One of the major concerns affecting the safety of bridges with foundation supports in river-beds is the scouring of river-bed material from bridge supports during floods. Scour is the engineering term for the erosion caused by water around bridge elements such as piers, monopiles, or abutments. Scour holes around a monopile can jeopardize the stability of the whole structure and will require deeper piling or local armoring of the river-bed. About 500,000 bridges in the National Bridge Registry are over waterways. Many of these are considered as vulnerable to scour, about five percent are classified as scour critical, and over the last 30 years bridge failures caused by foundation scour have averaged about one every two weeks. Therefore it is of great importance to predict the correct scour development for a given bridge and flood conditions. Apart from saving time and money, integrity of bridges are important in ensuring public safety. Recent advances in computing boundary motion in combination with mesh morphing to maintain mesh quality in computational fluid dynamic analysis can be applied to predict the scour hole development, analyze the local scour phenomenon, and predict the scour hole shape and size around a pier.

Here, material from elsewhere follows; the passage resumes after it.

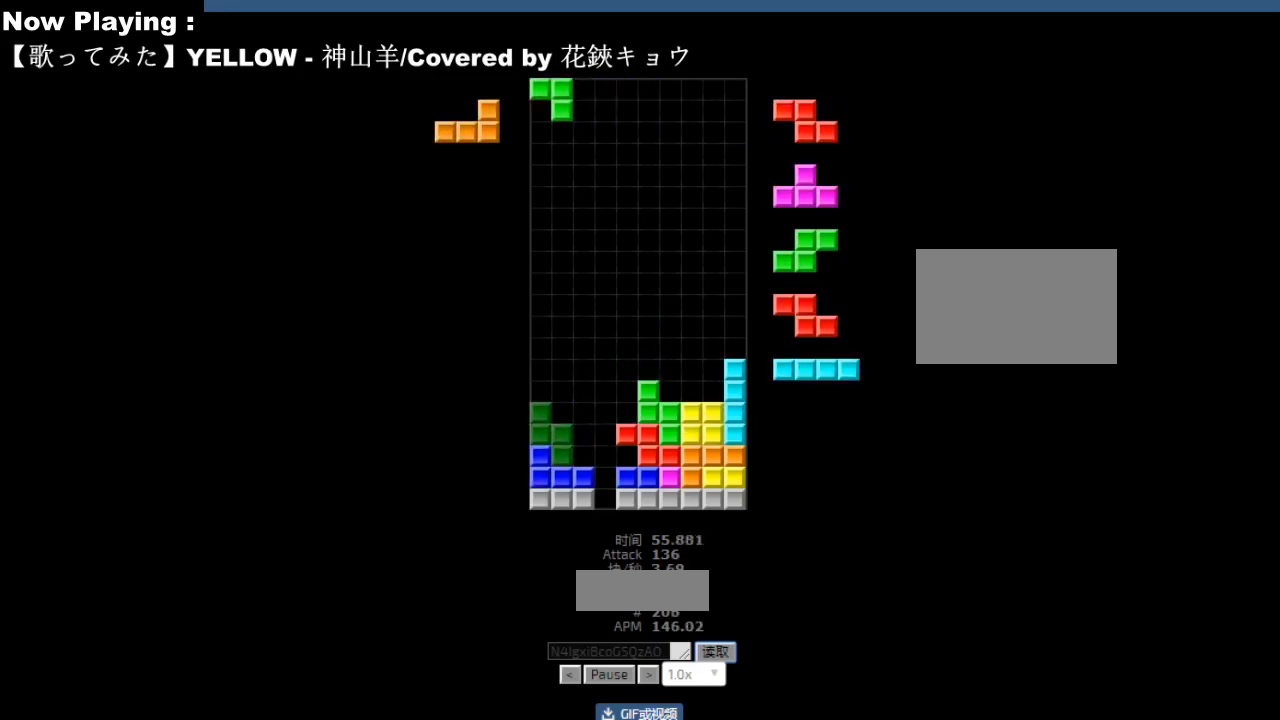
{"keys": ["ccw"], "events": [[67, "hd", "down"], [100, "hd", "up"], [100, "hl", "down"], [117, "hl", "up"], [217, "right", "down"], [300, "right", "up"], [367, "left", "down"], [383, "left", "up"], [467, "hd", "down"], [500, "ccw", "down"], [500, "hd", "up"]]}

The main objective of the present study was to develop and implement a three dimensional iterative procedure to predict the scour hole formation around a cylindrical pier using the mesh morphing capabilities in the STARCCM+ commercial CFD code. A computational methodology has been developed using Python and Java Macros and implemented using a Bash script on a LINUX high performance computer cluster. An implicit unsteady approach was used to obtain the bed shear stresses. The mesh was iteratively deformed towards the equilibrium scour position based on the excess shear stress above the critical shear stress (supercritical shear stress). The model solves the flow field using Reynolds Averaged Navier-Stokes (RANS) equations, and the standard k–ε turbulence model. The iterative process involves stretching (morphing) a meshed domain after every time step, away from the bottom where scouring flow parameters are supercritical, and remeshing the relevant computational domain after a certain number of time steps when the morphed mesh compromises the stability of further simulation. The simulation model was validated by comparing results with limited experimental data available in the literature.